Equiano’s account does not reflect on the indigenous people, in much of the ways the Europeans talk about the Native Americans Equiano addresses the Europeans. The Europeans are perplexed by this society, they look down on the natives and they do not understand them. Harriot talks about his interactions with the Native Americans; “Many other things we had, were so strange unto them, and so far exceeded their capacities to comprehend the reason and means how they should be made and done, so that they thought they were works of gods than of men” (88). He basically says they are ignorant, and they cannot possibly be of the same stature as a European. He goes into how much better the Europeans are than the natives; “In respect of us, they are a people poor, and for want of skill and judgment in the knowledge and use of our things” (86). Columbus too claims that these men are unorganized, and easy to conquer, “Should your Highnesses command it all the inhabitants could be taken away to Castile or held as slaves on the island, for with fifty men we could subjugate them all and make them do whatever we wish” (60). This relates to Equiano’s account in the fact that he just simply does not understand the foreigners. Equiano believes they are not even human, “I was exceedingly amazed at this account, and really thought they were spirits. I therefore wished much to be from amongst them” (94). In the respect of ignorance he is a lot like the Europeans to the Native Americans. He too does not understand the people of this new world [the Europeans]; “I thought these people were full of nothing but magical arts” (97).
Harriot, Columbus and Equiano all have differing attitudes toward the inhabitants of the new world. One feels for Equiano, in his writing a reader realizes just how unknowing he is, he knows nothing of this new world and its inhabitants. At one point Equiano admits he looks forward to death. Columbus is much the same in that he does not know about this new world either; he talks about not knowing what kind of fruit there is on the trees.
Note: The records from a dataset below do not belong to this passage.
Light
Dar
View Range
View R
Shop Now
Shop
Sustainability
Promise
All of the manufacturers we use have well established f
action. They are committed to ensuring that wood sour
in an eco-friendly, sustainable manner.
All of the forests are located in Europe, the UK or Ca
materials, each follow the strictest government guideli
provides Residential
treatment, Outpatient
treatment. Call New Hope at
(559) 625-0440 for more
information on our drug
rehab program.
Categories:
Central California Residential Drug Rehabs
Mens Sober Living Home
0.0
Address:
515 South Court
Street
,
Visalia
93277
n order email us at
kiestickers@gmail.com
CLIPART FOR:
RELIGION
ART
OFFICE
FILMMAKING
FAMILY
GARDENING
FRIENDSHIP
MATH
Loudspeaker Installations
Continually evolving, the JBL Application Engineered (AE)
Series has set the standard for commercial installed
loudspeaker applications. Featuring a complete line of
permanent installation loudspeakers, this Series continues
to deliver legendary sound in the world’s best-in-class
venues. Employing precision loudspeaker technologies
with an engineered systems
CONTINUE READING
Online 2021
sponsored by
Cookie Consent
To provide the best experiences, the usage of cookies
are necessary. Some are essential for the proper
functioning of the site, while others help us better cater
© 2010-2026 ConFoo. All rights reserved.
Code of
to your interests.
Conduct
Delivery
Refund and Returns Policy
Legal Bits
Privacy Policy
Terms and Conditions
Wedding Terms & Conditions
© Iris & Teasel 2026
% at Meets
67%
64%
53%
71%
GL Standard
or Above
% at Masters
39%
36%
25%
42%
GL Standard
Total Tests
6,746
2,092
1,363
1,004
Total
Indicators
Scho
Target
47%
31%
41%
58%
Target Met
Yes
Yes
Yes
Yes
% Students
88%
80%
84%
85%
Harriot seems to know, in his writing there are less questions and more facts, in that respect he is different from the other two authors. Harriot hopes to persuade Europeans to come and live in the new world. He claims, like Columbus, that it will be easy to conquer and advance in. All the accounts are wrong in their own way. Equiano is wrong, the white men are no mystic being, Columbus is wrong, they are organized and not easy to take advantage off, and Harriot is also mislead they are not just naked children, the Native Americans are just different and should be respected just like any other man. All the accounts of the new world are not informed enough, thus drawing incorrect conclusions.